Gençlik Gücü pas oyunu ile geriden çıkma düşüncelerini, rakiplerinin önde baskı yaparak engellemesiyle, uzun çıkmaya mecbur kaldılar fakat başarı göstermediler. İlk yarı adına rakibin güçlü orta sahasına karşı Dumbuya ve Orhan’ın ayakta kalması kendi takımlarını oyunda tutmalarına etken oldu. Geriden çıkabildikleri zamanlarda topu hücuma güzel taşıdılar fakat Peter Ebi iki savunmacının arasında çok yalnız kaldı ve boş alan yaratamadı. Kenar hücum oyuncuları ise çok belirli olan atak yapma seçenekleriyle birlikte savunma yapmayı başarabilen takımlara karşı üstünlük kurmakta zorlanıyorlar. Topsuz oyunu oynama becerilerini geliştirmeleri gerekiyor. Özellikle ceza sahasına topsuz koşular yapmamaları hem kendi adlarına hem de takımları adına çok büyük bir eksiklik. Derviş Kolcu oyuncularına hücum oyununda topun olmadığı noktalarda derinlik koşularını gösterip, onları bu alanda geliştirmesi gerekiyor. Ebi formsuz gözükebilir fakat yanında oynayan ve onu tamamlayacak işleri sahada yapabilmeleri gerekiyor ki bu durum Peter Ebi’nin performansını da yukarıya taşıyacaktır. Geride bu haftadan sonra tekrar Rifat’ın da gireceğini düşünürsek, Turgut’un yanında daha sağlam bir defansif kurguyu oluşturabilecekler. Hedef ve beklentilerini çok yukarda tutmayıp hocalarına güven duymaları GG’nin uzun zamanda işine yarayacaktır. Ama artık bu tarzda oynadıkları ve özellikle güçlü rakiplerinin maçın başında sahaya kendi oyununu koyamadığı zamanlarda maçı kazanmayı bilmeli veya en azından kaybetmemeyi öğrenmesi gerekiyor.
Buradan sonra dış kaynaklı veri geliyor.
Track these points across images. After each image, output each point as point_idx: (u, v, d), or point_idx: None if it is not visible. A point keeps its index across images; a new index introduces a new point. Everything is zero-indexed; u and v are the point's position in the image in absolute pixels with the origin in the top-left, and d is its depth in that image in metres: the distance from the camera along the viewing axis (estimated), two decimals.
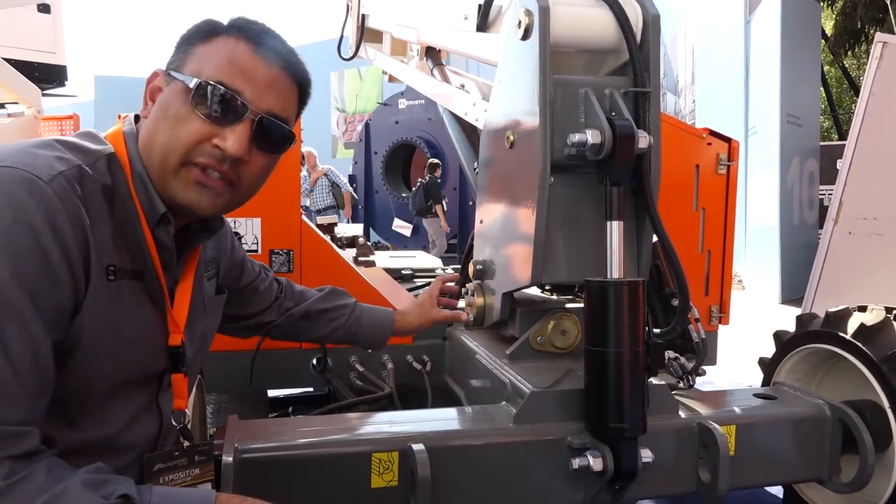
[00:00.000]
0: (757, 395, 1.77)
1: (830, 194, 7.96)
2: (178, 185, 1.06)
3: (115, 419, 1.05)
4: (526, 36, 1.55)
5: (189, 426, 1.20)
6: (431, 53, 2.76)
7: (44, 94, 6.15)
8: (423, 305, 1.86)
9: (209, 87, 1.02)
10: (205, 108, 1.03)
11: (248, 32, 1.07)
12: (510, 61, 1.67)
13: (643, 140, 1.44)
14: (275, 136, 1.10)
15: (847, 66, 15.88)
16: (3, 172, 0.89)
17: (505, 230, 1.75)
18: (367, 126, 9.38)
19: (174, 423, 1.17)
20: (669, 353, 1.65)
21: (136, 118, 1.12)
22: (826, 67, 13.28)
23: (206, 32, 1.07)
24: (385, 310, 1.82)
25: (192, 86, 1.02)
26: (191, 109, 1.03)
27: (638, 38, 1.56)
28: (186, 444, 1.19)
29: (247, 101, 1.05)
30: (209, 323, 1.32)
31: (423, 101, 8.46)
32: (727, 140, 2.54)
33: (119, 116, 1.15)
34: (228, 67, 1.04)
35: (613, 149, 1.42)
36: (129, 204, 1.04)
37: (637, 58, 1.53)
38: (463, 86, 2.45)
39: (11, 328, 0.86)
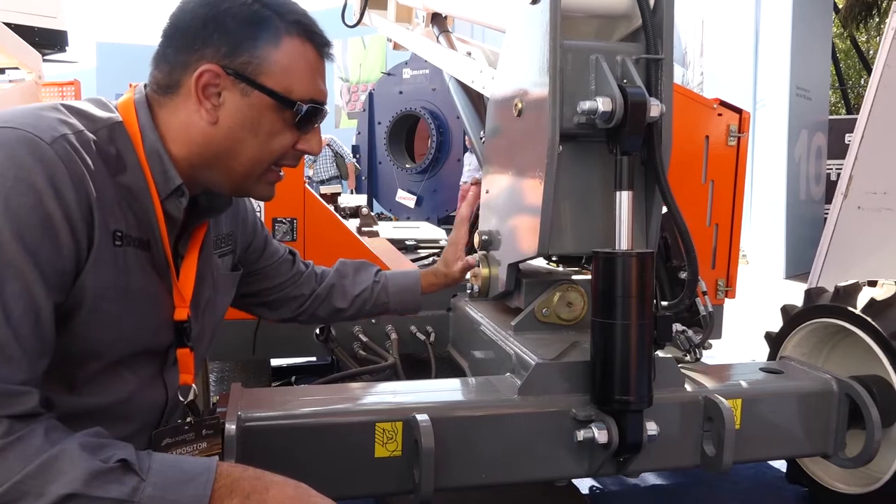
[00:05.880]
0: (763, 370, 1.76)
1: (838, 169, 7.90)
2: (258, 188, 1.13)
3: (116, 389, 1.04)
4: (536, 0, 1.51)
5: (196, 401, 1.19)
6: (437, 20, 2.71)
7: (44, 60, 6.08)
8: (444, 263, 1.74)
9: (313, 109, 1.07)
10: (303, 125, 1.09)
11: (308, 32, 1.07)
12: (519, 26, 1.63)
13: (655, 108, 1.41)
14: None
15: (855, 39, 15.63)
16: (5, 133, 0.89)
17: (511, 200, 1.72)
18: (370, 96, 9.28)
19: (180, 397, 1.16)
20: (677, 326, 1.63)
21: (147, 87, 1.10)
22: (834, 40, 13.08)
23: (269, 34, 1.03)
24: (410, 272, 1.73)
25: (298, 111, 1.06)
26: (286, 126, 1.07)
27: (651, 2, 1.52)
28: (193, 418, 1.19)
29: (324, 104, 1.11)
30: (220, 300, 1.30)
31: (427, 71, 8.34)
32: (738, 111, 2.49)
33: (130, 85, 1.13)
34: (313, 81, 1.08)
35: (624, 117, 1.39)
36: (137, 173, 1.03)
37: (650, 23, 1.49)
38: (469, 53, 2.40)
39: (13, 289, 0.85)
Hakem değerlendirmesi; Kerem Eran ve yardımcıları son derece iyi bir maç yönetti. Oyunu çok durdurmayarak tempolu bir oyun olmasına neden oldular. Gösterdiği kartlar yerinde kararlardı.
Maçın adamı; Junior Adjessa attığı gole ek olarak yaptığı pres ve arkadaşlarına duvar olmasıyla çok etkili bir maçı geride bırakarak günün en çok göze batan ismi oldu.